Alors que l’insécurité alimentaire progresse mondialement, un pays d’Amérique du Sud défie toutes les statistiques. En 2026, le Guyana s’affirme comme la seule nation capable de couvrir l’intégralité des besoins alimentaires de ses habitants sans dépendre des importations. plongeons au cœur de cette exception mondiale.
Une exception mondiale confirmée en 2026
C’est une déclaration qui a fait grand bruit lors des débats budgétaires de 2026 à Georgetown : le Guyana est désormais cité par plusieurs experts et instances régionales comme le seul pays au monde possédant une capacité d’autosuffisance alimentaire théorique et pratique de 100 %. Sur une étude portant sur 186 pays, il est le seul à pouvoir techniquement fermer ses frontières sans que sa population ne souffre de carences caloriques majeures.
Le « Panier de l’Amérique » : Un miracle de géographie et de volonté
Nichée entre le Venezuela, le Brésil et le Suriname, cette nation combine deux atouts rares :

Avec une densité de population très faible et des millions d’hectares de terres fertiles, le pays produit du riz, des fruits et des racines en quantités massives.
Contrairement à d’autres nations qui délaissent leurs champs après la découverte d’or noir, le Guyana utilise ses revenus pétroliers pour financer une agriculture « intelligente ». Le budget agricole 2026 a bondi à 113,2 milliards de dollars guyanais (contre 84,9 milliards en 2025).
Des chiffres qui parlent
La croissance du secteur ne doit rien au hasard. En 2025, le secteur agricole guyanais a enregistré une croissance de 11,5 %, portée par des résultats records :
Riz : Plus de 810 000 tonnes produites en 2025.
Diversification : Une montée en puissance spectaculaire du soja et du maïs, visant à éliminer totalement les importations d’aliments pour bétail d’ici la fin de l’année.

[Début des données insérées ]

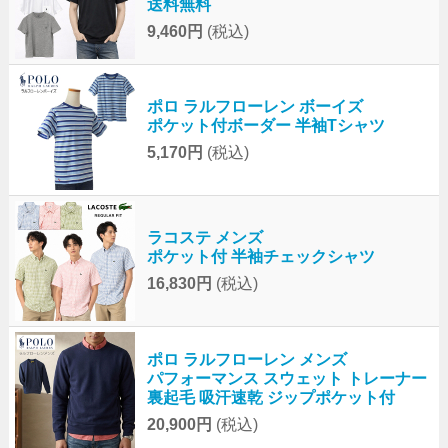
送料無料
9,460円
(税込)
ポロ ラルフローレン ボーイズ
ポケット付ボーダー 半袖Tシャツ
5,170円
(税込)
ラコステ メンズ
ポケット付 半袖チェックシャツ
16,830円
(税込)
ポロ ラルフローレン メンズ
パフォーマンス スウェット トレーナー
裏起毛 吸汗速乾 ジップポケット付
20,900円
(税込)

Infrastructures : 100 000 acres de nouvelles terres arables sont en cours de développement grâce à des investissements massifs dans le drainage et l’irrigation.
Le défi de la « Souveraineté Réelle »
Si le Guyana peut techniquement nourrir tout le monde, le défi reste logistique. Importer du blé ou des produits laitiers reste une habitude de consommation difficile à rompre totalement. Cependant, le pays est devenu le leader de l’initiative « 25 by 2025 » de la CARICOM, visant à réduire les factures d’importation alimentaire de toute la région caraïbe.
En 2026, le Guyana ne se contente plus de nourrir les siens ; il ambitionne de devenir le garant de la sécurité alimentaire pour l’ensemble de ses voisins. Un modèle de résilience qui prouve qu’avec une gestion stratégique, une ressource éphémère (le pétrole) peut construire une sécurité éternelle (la terre).